Findings

A significant and growing fraction of families generate income through the Online Platform Economy. In recent JPMorgan Chase Institute research, we leveraged administrative banking records to track supply-side participation and revenues in the Online Platform Economy, and observed strong secular trends in two sectors between 2013 and 2018:

  • Participation on transportation platforms—measured as the fraction of our sample generating income through a transportation platform in any given month—increased by more than a factor of 20, while average monthly revenues declined by half.
  • Participation on leasing platforms tripled while average monthly revenues doubled.

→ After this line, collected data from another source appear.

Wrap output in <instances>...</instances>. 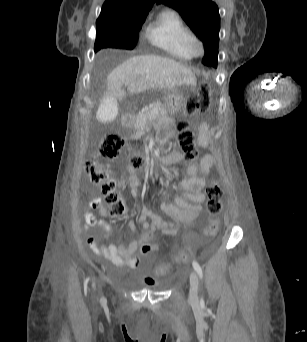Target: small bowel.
<instances>
[{"mask_svg": "<svg viewBox=\"0 0 307 342\" xmlns=\"http://www.w3.org/2000/svg\"><path fill=\"white\" fill-rule=\"evenodd\" d=\"M210 142V130L206 122H201L198 127V144L206 148ZM170 163L175 164L183 160L181 152L174 150L169 155ZM215 162L212 154L204 155L199 163L191 162L187 167V177L178 181L177 185L181 189V195L175 198L174 203H161L163 214L175 218L179 223L187 224L197 218L203 208L205 194L203 188L206 185L210 170ZM128 184L133 195L137 193L139 180L134 169H127ZM164 196L166 194L164 193ZM101 210L104 212L101 199L99 197L92 199L84 209L85 233L87 243L94 253L104 256L113 264L119 267L128 266L134 268L138 265V259L131 255L138 249L140 243L132 241L126 246L117 247L113 244H97L92 236L87 232L88 227H99L107 235L111 232L110 225L104 220L97 219L93 211ZM138 222L142 225L144 233L146 229H162V232H178V226L171 222H166L158 215L154 214L148 208L143 207ZM128 225L132 232H136L135 223L130 220Z\"/></svg>", "mask_w": 307, "mask_h": 342, "instance_id": "c3829d8e", "label": "small bowel"}]
</instances>
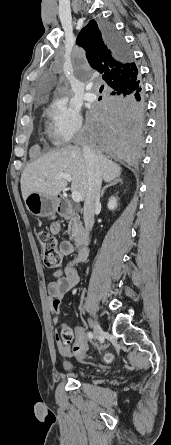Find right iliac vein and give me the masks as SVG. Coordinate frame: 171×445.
I'll return each instance as SVG.
<instances>
[{"label": "right iliac vein", "instance_id": "63e3f726", "mask_svg": "<svg viewBox=\"0 0 171 445\" xmlns=\"http://www.w3.org/2000/svg\"><path fill=\"white\" fill-rule=\"evenodd\" d=\"M103 329L100 325V323L98 322V320H95L93 323V334H94V338L98 339L100 337V335L102 334Z\"/></svg>", "mask_w": 171, "mask_h": 445}]
</instances>
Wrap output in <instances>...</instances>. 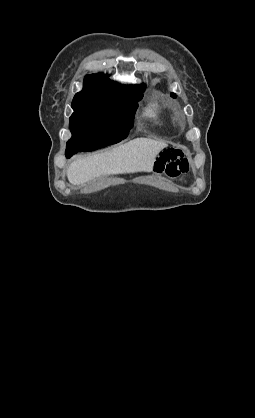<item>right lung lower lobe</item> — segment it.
Listing matches in <instances>:
<instances>
[{
	"label": "right lung lower lobe",
	"instance_id": "98d812e1",
	"mask_svg": "<svg viewBox=\"0 0 255 418\" xmlns=\"http://www.w3.org/2000/svg\"><path fill=\"white\" fill-rule=\"evenodd\" d=\"M72 155V153L71 152H69L68 150H66V156L67 157H70Z\"/></svg>",
	"mask_w": 255,
	"mask_h": 418
}]
</instances>
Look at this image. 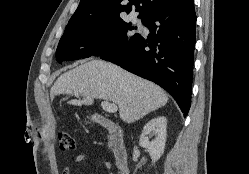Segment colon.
I'll return each instance as SVG.
<instances>
[{
	"mask_svg": "<svg viewBox=\"0 0 249 174\" xmlns=\"http://www.w3.org/2000/svg\"><path fill=\"white\" fill-rule=\"evenodd\" d=\"M58 139L62 150H73L75 148V141L68 131L61 130L58 133Z\"/></svg>",
	"mask_w": 249,
	"mask_h": 174,
	"instance_id": "colon-1",
	"label": "colon"
}]
</instances>
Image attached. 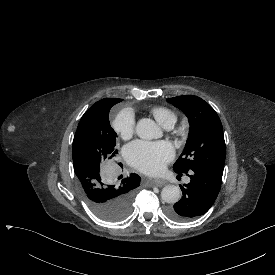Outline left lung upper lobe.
I'll return each mask as SVG.
<instances>
[{
  "mask_svg": "<svg viewBox=\"0 0 275 275\" xmlns=\"http://www.w3.org/2000/svg\"><path fill=\"white\" fill-rule=\"evenodd\" d=\"M189 119L190 129L185 148L173 165L176 173L209 168L223 171L226 147L223 127L215 110L194 95L167 99Z\"/></svg>",
  "mask_w": 275,
  "mask_h": 275,
  "instance_id": "left-lung-upper-lobe-1",
  "label": "left lung upper lobe"
}]
</instances>
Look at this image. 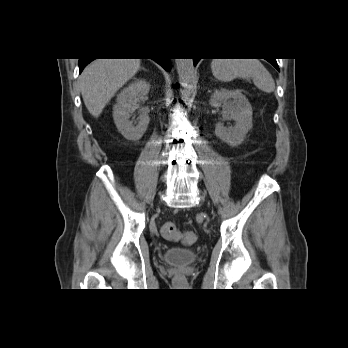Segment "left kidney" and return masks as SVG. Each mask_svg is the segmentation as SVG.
Here are the masks:
<instances>
[{
	"label": "left kidney",
	"mask_w": 348,
	"mask_h": 348,
	"mask_svg": "<svg viewBox=\"0 0 348 348\" xmlns=\"http://www.w3.org/2000/svg\"><path fill=\"white\" fill-rule=\"evenodd\" d=\"M209 104L215 108L223 104L224 117L232 118L236 122L229 129L218 123L215 135L230 146L240 145L252 128V106L246 96L240 90H216L211 95Z\"/></svg>",
	"instance_id": "5707ae66"
}]
</instances>
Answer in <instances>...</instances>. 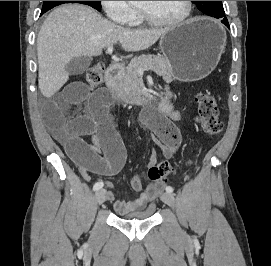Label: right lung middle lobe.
Instances as JSON below:
<instances>
[{"instance_id": "obj_1", "label": "right lung middle lobe", "mask_w": 271, "mask_h": 266, "mask_svg": "<svg viewBox=\"0 0 271 266\" xmlns=\"http://www.w3.org/2000/svg\"><path fill=\"white\" fill-rule=\"evenodd\" d=\"M65 3H81L89 5L98 11L101 9L100 1H43V7L41 13H45L46 11L50 10L51 8Z\"/></svg>"}]
</instances>
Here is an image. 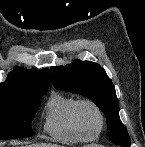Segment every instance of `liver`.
I'll return each mask as SVG.
<instances>
[{
  "label": "liver",
  "mask_w": 145,
  "mask_h": 147,
  "mask_svg": "<svg viewBox=\"0 0 145 147\" xmlns=\"http://www.w3.org/2000/svg\"><path fill=\"white\" fill-rule=\"evenodd\" d=\"M28 147H61V146L51 143H38V144L30 145Z\"/></svg>",
  "instance_id": "6515ba94"
}]
</instances>
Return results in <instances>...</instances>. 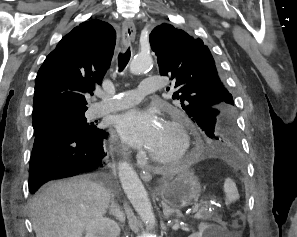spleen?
Masks as SVG:
<instances>
[{
	"instance_id": "obj_1",
	"label": "spleen",
	"mask_w": 297,
	"mask_h": 237,
	"mask_svg": "<svg viewBox=\"0 0 297 237\" xmlns=\"http://www.w3.org/2000/svg\"><path fill=\"white\" fill-rule=\"evenodd\" d=\"M223 189L226 193V197L228 200L235 201L239 198V193L236 184L230 178H227L225 180Z\"/></svg>"
}]
</instances>
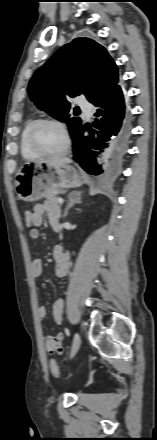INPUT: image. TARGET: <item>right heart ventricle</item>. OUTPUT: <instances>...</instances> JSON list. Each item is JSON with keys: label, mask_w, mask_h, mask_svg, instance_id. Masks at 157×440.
<instances>
[{"label": "right heart ventricle", "mask_w": 157, "mask_h": 440, "mask_svg": "<svg viewBox=\"0 0 157 440\" xmlns=\"http://www.w3.org/2000/svg\"><path fill=\"white\" fill-rule=\"evenodd\" d=\"M36 121H37L36 118H32V119L28 120L27 123L25 124V126L21 132V136H20L21 153L25 159H29V160L36 159L41 156L40 154L36 153L30 147L29 141H28L29 131Z\"/></svg>", "instance_id": "e07e8e85"}]
</instances>
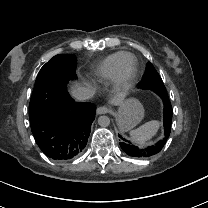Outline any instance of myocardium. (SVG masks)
Wrapping results in <instances>:
<instances>
[{
    "mask_svg": "<svg viewBox=\"0 0 208 208\" xmlns=\"http://www.w3.org/2000/svg\"><path fill=\"white\" fill-rule=\"evenodd\" d=\"M138 72L137 60H132L126 63L119 73L118 83L121 86H127L136 76Z\"/></svg>",
    "mask_w": 208,
    "mask_h": 208,
    "instance_id": "f54148a6",
    "label": "myocardium"
}]
</instances>
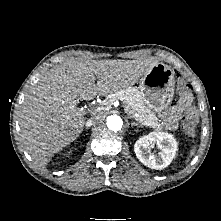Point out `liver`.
Masks as SVG:
<instances>
[{
    "label": "liver",
    "instance_id": "liver-1",
    "mask_svg": "<svg viewBox=\"0 0 221 221\" xmlns=\"http://www.w3.org/2000/svg\"><path fill=\"white\" fill-rule=\"evenodd\" d=\"M155 64L72 58L45 72L26 94L20 111L21 140L34 162L45 167L80 136L85 112L78 108L79 101L130 87Z\"/></svg>",
    "mask_w": 221,
    "mask_h": 221
}]
</instances>
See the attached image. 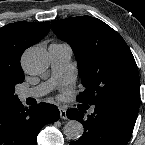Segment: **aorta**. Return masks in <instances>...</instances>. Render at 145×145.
Wrapping results in <instances>:
<instances>
[{
    "label": "aorta",
    "mask_w": 145,
    "mask_h": 145,
    "mask_svg": "<svg viewBox=\"0 0 145 145\" xmlns=\"http://www.w3.org/2000/svg\"><path fill=\"white\" fill-rule=\"evenodd\" d=\"M24 70L32 75H38L46 71L50 61L48 53L40 47L28 48L22 56ZM84 132L83 125L76 120H70L65 124L64 134L68 139L78 140Z\"/></svg>",
    "instance_id": "aorta-1"
}]
</instances>
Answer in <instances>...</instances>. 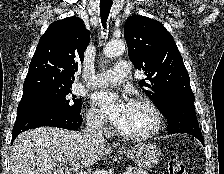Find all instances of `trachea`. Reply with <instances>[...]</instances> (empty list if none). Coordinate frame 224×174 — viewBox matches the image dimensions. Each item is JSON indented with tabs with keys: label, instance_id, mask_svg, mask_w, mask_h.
Returning a JSON list of instances; mask_svg holds the SVG:
<instances>
[{
	"label": "trachea",
	"instance_id": "1",
	"mask_svg": "<svg viewBox=\"0 0 224 174\" xmlns=\"http://www.w3.org/2000/svg\"><path fill=\"white\" fill-rule=\"evenodd\" d=\"M112 0H100V16L101 22L104 29H106V22L112 7Z\"/></svg>",
	"mask_w": 224,
	"mask_h": 174
}]
</instances>
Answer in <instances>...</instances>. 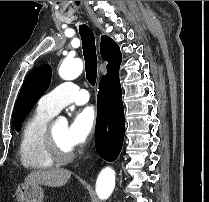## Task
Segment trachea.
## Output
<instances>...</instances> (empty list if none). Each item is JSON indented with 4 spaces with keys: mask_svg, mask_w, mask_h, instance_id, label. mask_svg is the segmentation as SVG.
I'll list each match as a JSON object with an SVG mask.
<instances>
[{
    "mask_svg": "<svg viewBox=\"0 0 209 202\" xmlns=\"http://www.w3.org/2000/svg\"><path fill=\"white\" fill-rule=\"evenodd\" d=\"M79 33L83 45L82 48L85 61L86 78L92 86H95L97 80L95 37L92 30L87 25H80Z\"/></svg>",
    "mask_w": 209,
    "mask_h": 202,
    "instance_id": "3493384b",
    "label": "trachea"
}]
</instances>
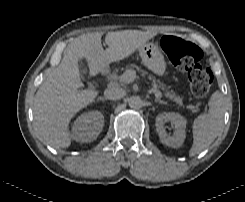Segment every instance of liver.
Here are the masks:
<instances>
[{
	"label": "liver",
	"mask_w": 245,
	"mask_h": 202,
	"mask_svg": "<svg viewBox=\"0 0 245 202\" xmlns=\"http://www.w3.org/2000/svg\"><path fill=\"white\" fill-rule=\"evenodd\" d=\"M155 35L139 30L108 32L106 50L98 32L70 42L61 62L42 82L34 98V124L44 141L56 149L69 147L71 119L98 96V91L81 89L80 59L87 60L90 75L95 76L108 64L129 57Z\"/></svg>",
	"instance_id": "1"
}]
</instances>
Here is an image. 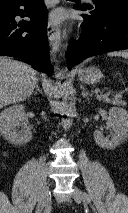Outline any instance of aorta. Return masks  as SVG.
<instances>
[{
    "instance_id": "1",
    "label": "aorta",
    "mask_w": 128,
    "mask_h": 213,
    "mask_svg": "<svg viewBox=\"0 0 128 213\" xmlns=\"http://www.w3.org/2000/svg\"><path fill=\"white\" fill-rule=\"evenodd\" d=\"M60 41L56 40L51 49V61H55V53L59 49ZM62 76V72L58 71L56 73V77L60 78ZM59 96L61 98V102L59 105L60 115L62 118V126L64 129H69L72 126L73 120L71 117L76 113L75 103L73 101V89L69 84H63L59 90ZM65 116V117H64Z\"/></svg>"
}]
</instances>
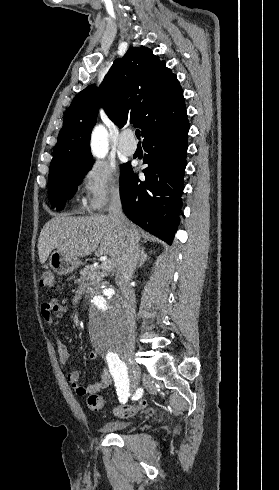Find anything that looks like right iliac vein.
<instances>
[{
    "mask_svg": "<svg viewBox=\"0 0 279 490\" xmlns=\"http://www.w3.org/2000/svg\"><path fill=\"white\" fill-rule=\"evenodd\" d=\"M129 366L133 372H137L140 370L138 365L136 364V362L133 359H131Z\"/></svg>",
    "mask_w": 279,
    "mask_h": 490,
    "instance_id": "right-iliac-vein-1",
    "label": "right iliac vein"
}]
</instances>
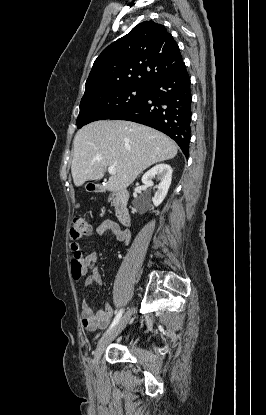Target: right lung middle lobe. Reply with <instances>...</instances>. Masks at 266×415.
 Listing matches in <instances>:
<instances>
[{
    "instance_id": "dd1d6c3e",
    "label": "right lung middle lobe",
    "mask_w": 266,
    "mask_h": 415,
    "mask_svg": "<svg viewBox=\"0 0 266 415\" xmlns=\"http://www.w3.org/2000/svg\"><path fill=\"white\" fill-rule=\"evenodd\" d=\"M148 88L122 86L82 98L76 125L78 128L97 120L110 119L140 102Z\"/></svg>"
}]
</instances>
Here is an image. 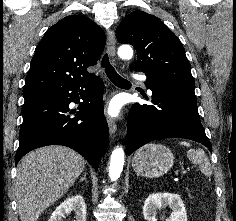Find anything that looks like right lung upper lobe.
<instances>
[{"label":"right lung upper lobe","mask_w":236,"mask_h":221,"mask_svg":"<svg viewBox=\"0 0 236 221\" xmlns=\"http://www.w3.org/2000/svg\"><path fill=\"white\" fill-rule=\"evenodd\" d=\"M106 43L102 29L82 15L67 16L50 27L39 42L25 79L23 95L93 78Z\"/></svg>","instance_id":"right-lung-upper-lobe-1"}]
</instances>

We also reported large differences in participation rates across metropolitan areas.

In this follow-up research, we use geographic and temporal variation to explore these dynamics in more detail, in order to get a better understanding of the viability of the transportation and leasing sectors of the Online Platform Economy as a potential source of income for participant families. We explore variation in characteristics of the Online Platform Economy over five years across 27 metropolitan areas in order to answer four questions.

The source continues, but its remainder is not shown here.